There’s Apparently No Perfect Time for Having Children

Respondents feel timing is less of a factor for male ODs

According to a recent Women In Optometry Pop-up Poll, about half of the respondents said that, in general, the timing of when to have children is not a factor. However, nearly 100 respondents were evenly divided on whether career-minded women were better off having children early in their careers or later in their careers. Indeed, 17 percent said career-minded women were better off not having children.

A similar question about career-minded men seemed to show that timing was considered less of a factor on a man’s career.

Several respondents wrote short answers, often sharing their own experiences of how they achieved balance between family and professional time.
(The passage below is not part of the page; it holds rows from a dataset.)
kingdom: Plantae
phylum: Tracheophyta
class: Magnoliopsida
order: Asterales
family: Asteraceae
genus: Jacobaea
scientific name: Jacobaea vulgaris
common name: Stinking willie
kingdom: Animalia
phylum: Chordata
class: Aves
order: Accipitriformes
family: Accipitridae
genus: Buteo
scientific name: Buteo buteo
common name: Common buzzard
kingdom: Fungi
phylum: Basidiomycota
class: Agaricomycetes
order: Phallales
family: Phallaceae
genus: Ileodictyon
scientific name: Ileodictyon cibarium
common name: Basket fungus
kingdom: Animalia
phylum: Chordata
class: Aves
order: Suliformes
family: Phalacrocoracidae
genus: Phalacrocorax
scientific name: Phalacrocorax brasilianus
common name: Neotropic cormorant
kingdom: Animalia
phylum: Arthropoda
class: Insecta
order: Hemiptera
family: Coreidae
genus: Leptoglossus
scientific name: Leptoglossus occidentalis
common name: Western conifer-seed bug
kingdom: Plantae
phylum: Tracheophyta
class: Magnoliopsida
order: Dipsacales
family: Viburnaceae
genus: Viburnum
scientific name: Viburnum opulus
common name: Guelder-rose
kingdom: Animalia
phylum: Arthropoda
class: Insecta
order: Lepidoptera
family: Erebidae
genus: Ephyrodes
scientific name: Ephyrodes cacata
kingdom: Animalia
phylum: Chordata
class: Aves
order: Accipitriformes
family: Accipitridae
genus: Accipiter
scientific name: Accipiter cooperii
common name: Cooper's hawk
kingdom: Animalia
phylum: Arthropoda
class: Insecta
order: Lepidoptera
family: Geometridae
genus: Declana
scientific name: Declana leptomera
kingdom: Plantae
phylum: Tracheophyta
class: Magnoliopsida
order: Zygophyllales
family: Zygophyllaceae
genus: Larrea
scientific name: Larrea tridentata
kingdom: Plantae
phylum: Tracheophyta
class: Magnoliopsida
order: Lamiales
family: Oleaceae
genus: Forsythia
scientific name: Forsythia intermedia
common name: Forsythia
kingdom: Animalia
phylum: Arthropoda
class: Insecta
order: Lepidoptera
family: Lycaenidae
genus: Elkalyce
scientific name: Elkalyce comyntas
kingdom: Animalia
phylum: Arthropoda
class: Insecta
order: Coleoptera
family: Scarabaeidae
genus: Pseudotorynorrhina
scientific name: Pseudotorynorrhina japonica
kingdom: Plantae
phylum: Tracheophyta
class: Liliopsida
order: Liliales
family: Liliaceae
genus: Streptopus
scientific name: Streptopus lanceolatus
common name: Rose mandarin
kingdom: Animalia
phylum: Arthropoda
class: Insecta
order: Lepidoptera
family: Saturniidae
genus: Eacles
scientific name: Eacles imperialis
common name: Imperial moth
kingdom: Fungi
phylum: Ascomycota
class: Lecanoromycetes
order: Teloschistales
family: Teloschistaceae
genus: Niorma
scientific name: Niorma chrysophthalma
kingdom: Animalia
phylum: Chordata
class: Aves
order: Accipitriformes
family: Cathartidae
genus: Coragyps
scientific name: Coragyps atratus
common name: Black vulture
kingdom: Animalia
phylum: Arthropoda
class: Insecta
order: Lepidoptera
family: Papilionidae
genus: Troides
Seems to be no perfect time to have children for career focused women. For men who take a more traditional approach to parenthood, timing doesn’t matter.

Timing is not irrelevant to individuals. Everyone needs to work that out for themselves.

If you are committed to having a family, timing in your career should be way down the list of relevancy!

Children will totally change your life (for the better, of course!) regardless of when they arrive. There are pros and cons to all scenarios.

There is never a perfect time. It would be best to get a start/be established if you enjoy you situation, as they will welcome you back, even if you take extra time. The beauty of Optometry is that patients like a variety of appointment times – allowing for variable schedules that meet family needs!

I am quite tired of women ODs feeling somehow that raising children interferes with your career. I raised four children while working part-time for a “Big-Box”. BUT, my dream of being a private practice owner materialized when my youngest was in school full-time. Lest anyone thinks I had family in the area, they are mistaken! For the past 16 years, i have had a thriving practice, with the latest equipment. Yes, I plan on working in some way shape or form until my early 70s, but this is how I envisioned my life and career at this point. It was a TON of hard work and a TON of family sacrifice, but well worth it! At least one of my children are going to follow in my footsteps. It IS possible. GO FOR IT!

I had three children between age 27-37. During that time, I worked three days a week and was able to spend more time with my children than work! I worked in mostly OMD specialty practices. I learned so much and earned the respect of my local medical community. By age 40, I started a private practice of my own and ran it for 25 years—grossing over $2 million each year since 2010 and doing lots of medical co-management with OMDs who always reassured my patients that they were in good hands with my care! I sold the practice to my associate who raised six children & worked part time and eventually full time since 2010. At age 65, I work two days per week for her and make enough that I won’t need to draw Social Security or retirement money until I quit or turn 70–whichever comes first!